=== Texto da página ===
Os vereadores votam nesta terça-feira (20) se vão manter ou não o mandato da prefeita Suéllen Rosim (PSC), após o consenso, ontem (19), que decidiu interromper a leitura na íntegra de todo processo montado pela Comissão Processante, que ocorria desde a última sexta-feira (16). A previsão é de que o rito seja mantido até a decisão final pela cassação ou não, sem um horário determinado para o término da sessão.
Pela decisão tomada em consenso e anunciada pelo presidente do Legislativo, Markinho Souza (PSDB), o vereador Eduardo Borgo (PMB), que havia pedido na última sexta-feira (16) para que fosse lido o processo da CP na íntegra, proporia que apenas o relatório final do relator Guilherme Berriel (MDB) e as alegações finais da defesa fossem lidos hoje.
Foi o que Borgo fez na manhã desta terça-feira (20), posição aprovada em plenário e sem oposição da defesa da prefeita. Assim, as 128 páginas restantes devem ser lidas pela manhã.
Na parte da tarde a expectativa é de que sejam mantidas a defesa da prefeita, que pode ser feita por ela, por seu advogado Jeferson Daniel Machado, ou em conjunto por até duas horas, e o pronunciamento dos vereadores que quiserem se expressar, por até 15 minutos cada.
ÍNTEGRA
A leitura do processo completo da CP teve início na sexta (16) e foi mantido durante o final de semana por vereadores que se revezavam na leitura, suspendendo apenas durante a exibição da propaganda eleitoral gratuita e por volta das 20h, retomando na manhã seguinte, as 9h. A leitura foi suspensa nesta segunda (19), por volta das 19h27, na altura da página 1.222 de um total de 1.632 páginas, o equivalente a 75%.
Caso seja concluída hoje (20), a votação ocorre faltando dois dias para o fim do prazo de três meses de instauração da CP, que se vencido provocaria o arquivamento imediato dos trabalhos da comissão.
Esta é a 10ª Comissão Processante instaurada na Câmara para julgar a cassação de mandatos de prefeitos e vereadores, nos últimos 25 anos em Bauru.
1.632 PÁGINAS
O processo iniciou em 20 de junho, quando a maioria dos vereadores acolheu a denúncia apresentada pelo munícipe Elias Brandão, com pedido de instauração de CP para apurar as eventuais infrações. A denúncia foi baseada nos documentos produzidos pela Comissão Especial de Inquérito que apurou a aquisição de 16 imóveis ao valor de quase R$ 35 milhões.

=== Dados em estudo ===
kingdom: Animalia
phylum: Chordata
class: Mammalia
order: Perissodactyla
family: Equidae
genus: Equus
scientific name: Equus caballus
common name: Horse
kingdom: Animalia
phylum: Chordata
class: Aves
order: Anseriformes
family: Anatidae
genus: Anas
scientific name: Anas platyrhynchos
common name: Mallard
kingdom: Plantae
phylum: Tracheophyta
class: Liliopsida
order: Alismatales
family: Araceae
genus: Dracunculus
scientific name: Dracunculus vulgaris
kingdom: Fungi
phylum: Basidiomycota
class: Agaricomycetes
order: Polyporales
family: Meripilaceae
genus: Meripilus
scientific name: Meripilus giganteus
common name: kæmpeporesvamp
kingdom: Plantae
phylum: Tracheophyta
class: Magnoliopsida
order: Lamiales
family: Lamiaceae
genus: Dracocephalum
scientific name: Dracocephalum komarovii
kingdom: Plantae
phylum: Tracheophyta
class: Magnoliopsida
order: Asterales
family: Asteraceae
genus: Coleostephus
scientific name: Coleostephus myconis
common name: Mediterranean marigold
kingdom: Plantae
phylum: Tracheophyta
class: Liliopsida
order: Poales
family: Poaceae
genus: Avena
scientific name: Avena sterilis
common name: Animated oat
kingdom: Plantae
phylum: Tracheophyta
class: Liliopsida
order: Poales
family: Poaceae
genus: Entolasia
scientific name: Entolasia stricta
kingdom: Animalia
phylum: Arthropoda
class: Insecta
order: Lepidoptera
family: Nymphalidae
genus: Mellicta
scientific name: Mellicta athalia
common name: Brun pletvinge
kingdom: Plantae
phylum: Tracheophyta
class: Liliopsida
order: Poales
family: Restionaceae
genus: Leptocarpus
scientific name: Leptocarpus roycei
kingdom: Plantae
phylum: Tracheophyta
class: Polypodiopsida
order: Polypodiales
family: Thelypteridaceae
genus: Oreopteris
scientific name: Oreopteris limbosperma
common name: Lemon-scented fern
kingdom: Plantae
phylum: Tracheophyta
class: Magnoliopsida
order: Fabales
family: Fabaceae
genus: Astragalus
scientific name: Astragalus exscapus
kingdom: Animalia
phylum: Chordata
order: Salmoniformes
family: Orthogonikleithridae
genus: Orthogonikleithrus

=== Tarefas a cumprir ===
1. Responda com base na notícia sobre a votação da cassação da prefeita, marcando cada resposta como a pergunta correspondente:
(a) Em que página do processo a leitura foi suspensa na segunda-feira (19)?
(b) Quem apresentou a denúncia com pedido de instauração da CP?
(c) Por quanto tempo cada vereador pode se pronunciar na sessão?
2. Dê seguimento à notícia sobre a votação da cassação da prefeita de Bauru, começando logo depois da última frase.

=== Suas respostas ===
1.
(a) Na página 1.222.
(b) O munícipe Elias Brandão.
(c) Por até 15 minutos.

2.
As infrações foram tipificadas no Artigo 4º, incisos VII, VIII e X, do Decreto-lei n.º 201/67, por isso, serão realizadas três votações distintas. A primeira por prática contra expressa disposição de lei, ato de sua competência ou omitir-se na sua prática. A segunda votação por omissão ou negligência na defesa de bens, rendas, direitos ou interesses do município, e a terceira por proceder de modo incompatível com a dignidade e o decoro do cargo.
Durante 11 semanas, foram realizadas 14 reuniões, que totalizaram mais de 30 horas de trabalhos gravados. Seis pessoas prestaram depoimentos, e o processo chegou ao total de 1.632 páginas.
CONFORTO
Antes da suspensão dos trabalhos nesta segunda (19), na parte da manhã o presidente do Legislativo havia cedido a sala da consultoria jurídica da Casa para a prefeita Suéllen Rosim (PSC) e seus assessores, após questionamentos feitos pelos vereadores, uma vez que a chefe do Executivo ocupava o mesmo espaço que eles, na sala dos vereadores.
O incômodo pela divisão de espaço entre os vereadores e a prefeita, que ocupavam a sala dos vereadores durante a leitura do processo ocorreu pela quantidade de pessoas presentes e porque se acirravam as articulações devido à proximidade com a votação.
Neste contexto, Markinho Souza resolveu a questão cedendo a sala da Consultoria Jurídica que, inclusive, tem banheiro privativo. Assim, Suéllen Rosim teve como despachar de lá, durante a longa sessão que só foi interrompida no início da noite.